After the team's disappointing loss to the Detroit Pistons in the 2005 Eastern Conference Finals, Pat Riley decided the roster that had won 59 games in 04-05 wasn't good enough to compete for a championship.
He wasn't kidding around, either.
Riley orchestrated a 5-team, 13 player trade that was the largest in NBA history. Gone were names like Eddie Jones, Damon Jones, and Rasual Butler; replaced by Antoine Walker and Jason Williams.
After the trade, Riley added Gary Payton, James Posey, Jason Kapono, and later Alonzo Mourning.
The roster from the year before was almost completely overhauled, but the results were mixed. The Heat went 52-30 in the regular season, finishing second in the Eastern Conference.

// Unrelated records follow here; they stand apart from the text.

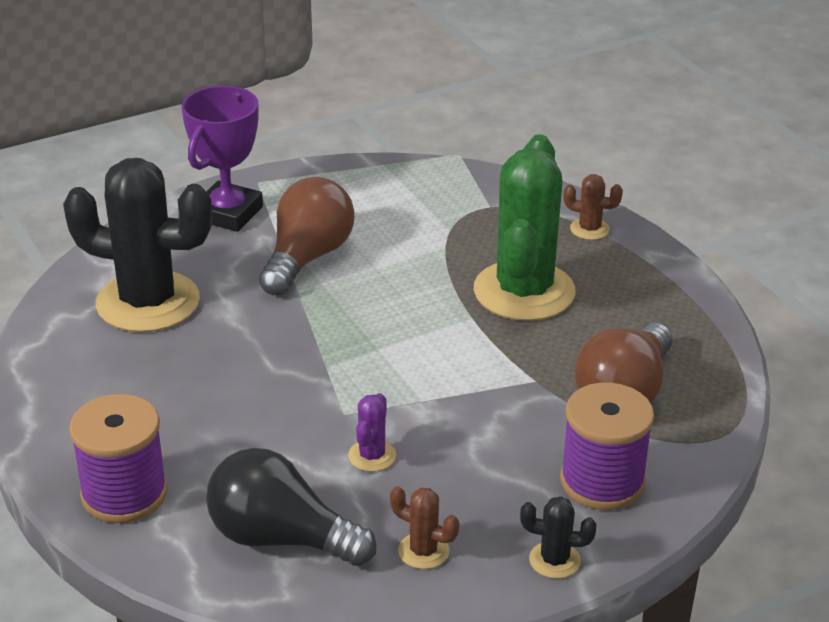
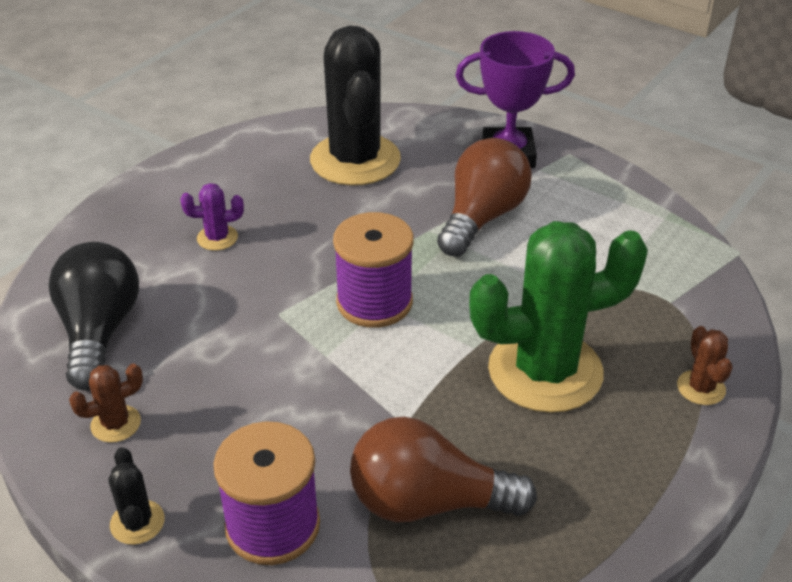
camera: 65 degrees right, 5 degrees up
(124, 494) = (118, 233): purple spool -> purple spool (374, 302)
(307, 258) = (482, 217): brown light bulb -> brown light bulb turned 60 degrees counterclockwise
(372, 456) = (229, 349): purple cactus -> purple cactus (217, 238)
(423, 551) = (116, 424): brown cactus -> brown cactus turned 60 degrees clockwise

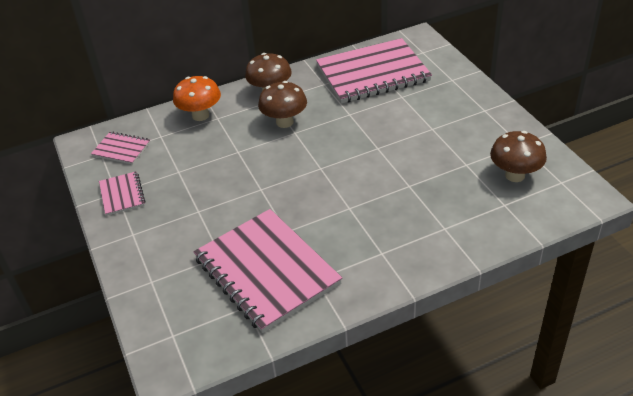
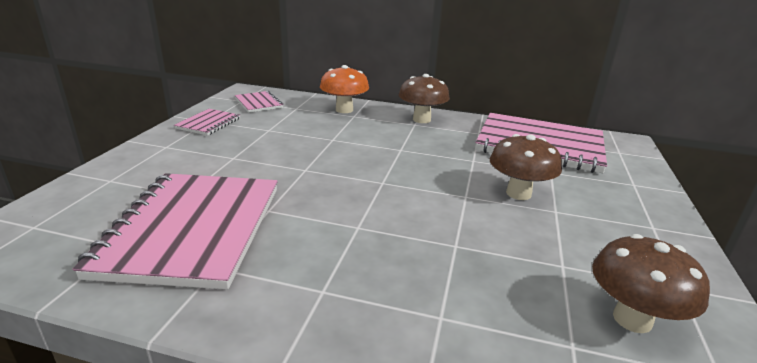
camera: 35 degrees right, 15 degrees down
(284, 122) = (403, 140): brown mushroom -> brown mushroom (518, 193)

Though their record was solid, Miami had struggled all season against division leaders, winning just two of those contests in the regular season.
Media and fans from around the league labeled the franchise as overrated because of their poor showing against the NBA's elite, but a determined Heat team silenced all doubters on their way toward becoming the 2006 World Champions.
Gary Payton and Alonzo Mourning had been waiting a combined 33 seasons for that moment, and it showed every minute of the playoffs. There are few players whose hunger for a ring elevated their games more than the duo.
Mourning made a ton of key defensive plays throughout the postseason and his passion and emotion became the embodiment of the roster as a whole.
Gary didn't provide as much, but when it was all on the line he wasn't afraid to step up.
In game 3 of the NBA Finals, with the Heat down 0-2 in the series, Payton lined up for a jump shot with 9 seconds remaining and the game tied at 95. The moment was supposed to belong to Dwyane Wade, but with Dallas throwing everything they had at him, Wade dished the ball off to the Glove.
Payton hadn't attempted a single shot in the contest to that point. He nailed the bucket for a swish as ice pumped through his veins and the Heat went on to win 98-96. They'd win the next three games to take the title.
That season, Miami would defeat the Detroit Pistons in 6 games to reach the Finals. Wade would put together one of the most impressive postseason runs in NBA history.
Shaq witnessed the final year of his prime. Pat Riley would return to the bench midway through the season and solidify his position as one of the all-time great coaches.
The Miami Heat would reach the pinnacle of their sport and log their name in the history books.
It was the first and only NBA Finals appearance in Heat history and cemented the 2005-2006 team as the greatest in franchise history.